* About this task: Starting at the first line of the data, print each line verbatim up to and including the line bearing "A nice gotcha", omitting pictures.
[[ Provided records open ]]
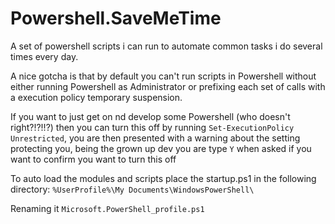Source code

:Powershell.SaveMeTime
=====================

A set of powershell scripts i can run to automate common tasks i do several times every day.

A nice gotcha is that by default you can't run scripts in Powershell without either running Powershell as Administrator or prefixing each set of calls with a execution policy temporary suspension.

If you want to just get on nd develop some Powershell (who doesn't right?!?!!?) then you can turn this off by running `Set-ExecutionPolicy Unrestricted`, you are then presented with a warning about the setting protecting you, being the grown up dev you are type `Y` when asked if you want to confirm you want to turn this off

To auto load the modules and scripts place the startup.ps1 in the following directory:
`%UserProfile%\My Documents\WindowsPowerShell\`

Renaming it `Microsoft.PowerShell_profile.ps1`
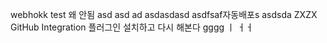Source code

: webhokk test
왜 안됨
asd
asd
ad
asdasdasd
asdfsaf자동배포s
asdsda
ZXZX
GitHub Integration 플러그인 설치하고 다시 해본다
gggg
ㅣ
ㅓㅓ
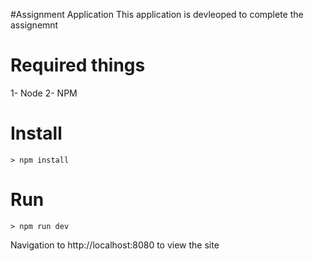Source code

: #Assignment Application
This application is devleoped to complete the assignemnt

# Required things
1- Node
2- NPM

# Install
    > npm install

# Run
    > npm run dev
    
Navigation to http://localhost:8080 to view the site
    
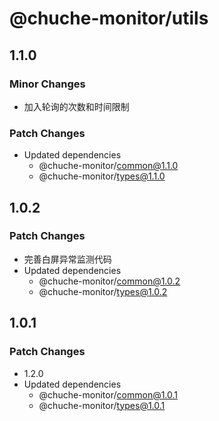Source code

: # @chuche-monitor/utils

## 1.1.0

### Minor Changes

- 加入轮询的次数和时间限制

### Patch Changes

- Updated dependencies
  - @chuche-monitor/common@1.1.0
  - @chuche-monitor/types@1.1.0

## 1.0.2

### Patch Changes

- 完善白屏异常监测代码
- Updated dependencies
  - @chuche-monitor/common@1.0.2
  - @chuche-monitor/types@1.0.2

## 1.0.1

### Patch Changes

- 1.2.0
- Updated dependencies
  - @chuche-monitor/common@1.0.1
  - @chuche-monitor/types@1.0.1
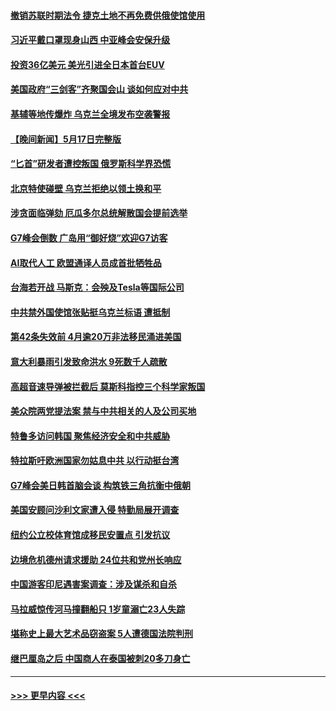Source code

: #### [撤销苏联时期法令 捷克土地不再免费供俄使馆使用](../pages/prog202/a103715463.md?t=05181843) 
#### [习近平戴口罩现身山西 中亚峰会安保升级](../pages/prog202/a103715439.md?t=05181843) 
#### [投资36亿美元 美光引进全日本首台EUV](../pages/prog202/a103715454.md?t=05181843) 
#### [美国政府“三剑客”齐聚国会山 谈如何应对中共](../pages/prog202/a103715438.md?t=05181843) 
#### [基辅等地传爆炸 乌克兰全境发布空袭警报](../pages/prog202/a103715431.md?t=05181843) 
#### [【晚间新闻】5月17日完整版](../pages/prog202/a103715304.md?t=05181843) 
#### [“匕首”研发者遭控叛国 俄罗斯科学界恐慌](../pages/prog202/a103715390.md?t=05181843) 
#### [北京特使碰壁 乌克兰拒绝以领土换和平](../pages/prog202/a103715357.md?t=05181843) 
#### [涉贪面临弹劾 厄瓜多尔总统解散国会提前选举](../pages/prog202/a103715369.md?t=05181843) 
#### [G7峰会倒数 广岛用“御好烧”欢迎G7访客](../pages/prog202/a103715303.md?t=05181843) 
#### [AI取代人工 欧盟通译人员成首批牺牲品](../pages/prog202/a103715293.md?t=05181843) 
#### [台海若开战 马斯克：会殃及Tesla等国际公司](../pages/prog202/a103715278.md?t=05181843) 
#### [中共禁外国使馆张贴挺乌克兰标语 遭抵制](../pages/prog202/a103715273.md?t=05181843) 
#### [第42条失效前 4月逾20万非法移民涌进美国](../pages/prog202/a103715114.md?t=05181843) 
#### [意大利暴雨引发致命洪水 9死数千人疏散](../pages/prog202/a103715145.md?t=05181843) 
#### [高超音速导弹被拦截后 莫斯科指控三个科学家叛国](../pages/prog202/a103715130.md?t=05181843) 
#### [美众院两党提法案 禁与中共相关的人及公司买地](../pages/prog202/a103714954.md?t=05181843) 
#### [特鲁多访问韩国 聚焦经济安全和中共威胁](../pages/prog202/a103715038.md?t=05181843) 
#### [特拉斯吁欧洲国家勿姑息中共 以行动挺台湾](../pages/prog202/a103715027.md?t=05181843) 
#### [G7峰会美日韩首脑会谈 构筑铁三角抗衡中俄朝](../pages/prog202/a103714958.md?t=05181843) 
#### [美国安顾问沙利文家遭入侵 特勤局展开调查](../pages/prog202/a103714786.md?t=05181843) 
#### [纽约公立校体育馆成移民安置点 引发抗议](../pages/prog202/a103714770.md?t=05181843) 
#### [边境危机德州请求援助 24位共和党州长响应](../pages/prog202/a103714766.md?t=05181843) 
#### [中国游客印尼遇害案调查：涉及谋杀和自杀](../pages/prog202/a103714773.md?t=05181843) 
#### [马拉威惊传河马撞翻船只 1岁童溺亡23人失踪](../pages/prog202/a103714722.md?t=05181843) 
#### [堪称史上最大艺术品窃盗案 5人遭德国法院判刑](../pages/prog202/a103714719.md?t=05181843) 
#### [继巴厘岛之后 中国商人在泰国被刺20多刀身亡](../pages/prog202/a103714706.md?t=05181843) 

----
#### [ >>> 更早内容 <<< ](../indexes/prog202-earlier.md)
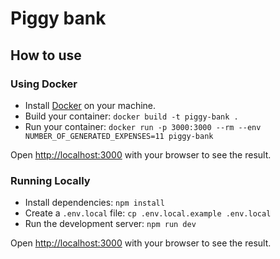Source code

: # Piggy bank

## How to use

### Using Docker

- Install [Docker](https://docs.docker.com/get-docker/) on your machine.
- Build your container: `docker build -t piggy-bank .`
- Run your container: `docker run -p 3000:3000 --rm --env NUMBER_OF_GENERATED_EXPENSES=11 piggy-bank`

Open [http://localhost:3000](http://localhost:3000) with your browser to see the result.

### Running Locally

- Install dependencies: `npm install`
- Create a `.env.local` file: `cp .env.local.example .env.local`
- Run the development server: `npm run dev`

Open [http://localhost:3000](http://localhost:3000) with your browser to see the result.
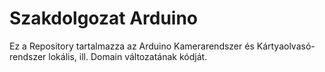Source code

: # Szakdolgozat Arduino
Ez a Repository tartalmazza az Arduino Kamerarendszer és Kártyaolvasó-rendszer lokális, ill. Domain változatának kódját.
[[ Provided records closed ]]
* Task result:
Source code

:Powershell.SaveMeTime
=====================

A set of powershell scripts i can run to automate common tasks i do several times every day.

A nice gotcha is that by default you can't run scripts in Powershell without either running Powershell as Administrator or prefixing each set of calls with a execution policy temporary suspension.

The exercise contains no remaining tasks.